What is Technical Writing?
As a subset of technical communication, technical writing is about simplifying the complex in order to communicate it to those who need to accomplish some task. A whole range of skills and techniques is required to put technical information into easily understandable language:
- technical knowledge to understand the product or process
- good knowledge of the language (e.g. avoid long sentences, passive voice and nominalisation)
- ability to structure information and cut it into easily digestable portions
- ability to create accurate, focused, clear, understandable sentences
- knowledge about the intended audience and what they know about the subject (entry or pro users)
- knowledge about translation-oriented writing to reduce the cost for localisation (see Translation & Localisation)
- knowledge about document design, layout and typography
- knowledge about technical standards and legislation applying to the product and documentation
- knowledge about and experience with the relevant software tools to use them efficiently, save time and streamline further processing (like translations)
And there's still more.
In smaller companies, user manuals are often written by the product designer or product manager. This does not necessarily mean the result is bad. Certainly they know their product best. A well-trained and experienced technical writer, however, can offer all the other skills required to create clearly understandable instructions and explanations.
Legally safe documentation
Legal aspects must also be considered. User manuals in Europe, for example, are legally regarded as part of the product (in Germany regulated by the Equipment and Product Safety Act). If they don't comply with standards and legislation (safety information missing, not clear or given in the wrong place, for example), they could even lead to the product being confiscated by market authorities.
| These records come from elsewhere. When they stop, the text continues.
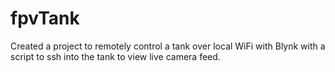 # fpvTank
Created a project to remotely control a tank over local WiFi with Blynk with a script to ssh into the tank to view live camera feed.
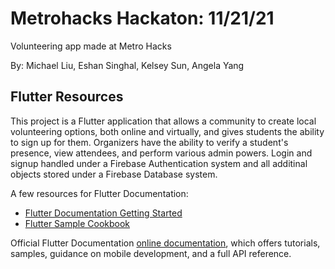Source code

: # Metrohacks Hackaton: 11/21/21

Volunteering app made at Metro Hacks

By: Michael Liu, Eshan Singhal, Kelsey Sun, Angela Yang

## Flutter Resources

This project is a Flutter application that allows a community to create local volunteering options, both online and virtually, and gives students the ability to sign up for them. Organizers have the ability to verify a student's presence, view attendees, and perform various admin powers. Login and signup handled under a Firebase Authentication system and all additinal objects stored under a Firebase Database system. 

A few resources for Flutter Documentation: 
- [Flutter Documentation Getting Started](https://flutter.dev/docs/get-started/codelab)
- [Flutter Sample Cookbook](https://flutter.dev/docs/cookbook)

Official Flutter Documentation
[online documentation](https://flutter.dev/docs), which offers tutorials,
samples, guidance on mobile development, and a full API reference.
This means in detail: The instruction manual shall impart to the user the intended use of the product, warn against any remaining risks and reasonably foreseeable misuse and enable the owner to make use of all functions and features, easily and without trouble.
The latter can also be found in German Contract Law which introduces specific warranty obligations for misleading, confusing or otherwise insufficient manuals and instructions. Other EU member states have similar legislative standards.
We often hear arguments like “our products are safe, we don’t need all this”. Sure? Even in the Pro Audio field, dangerous situations may arise if users are not instructed accurately, clearly visible and in the right place. Heavy loudspeakers could fall from the rig if not mounted correctly or dangerous voltages of power amplifiers or badly grounded equipment could even lead to fatal injuries. Only one such accident could ruin your brand forever.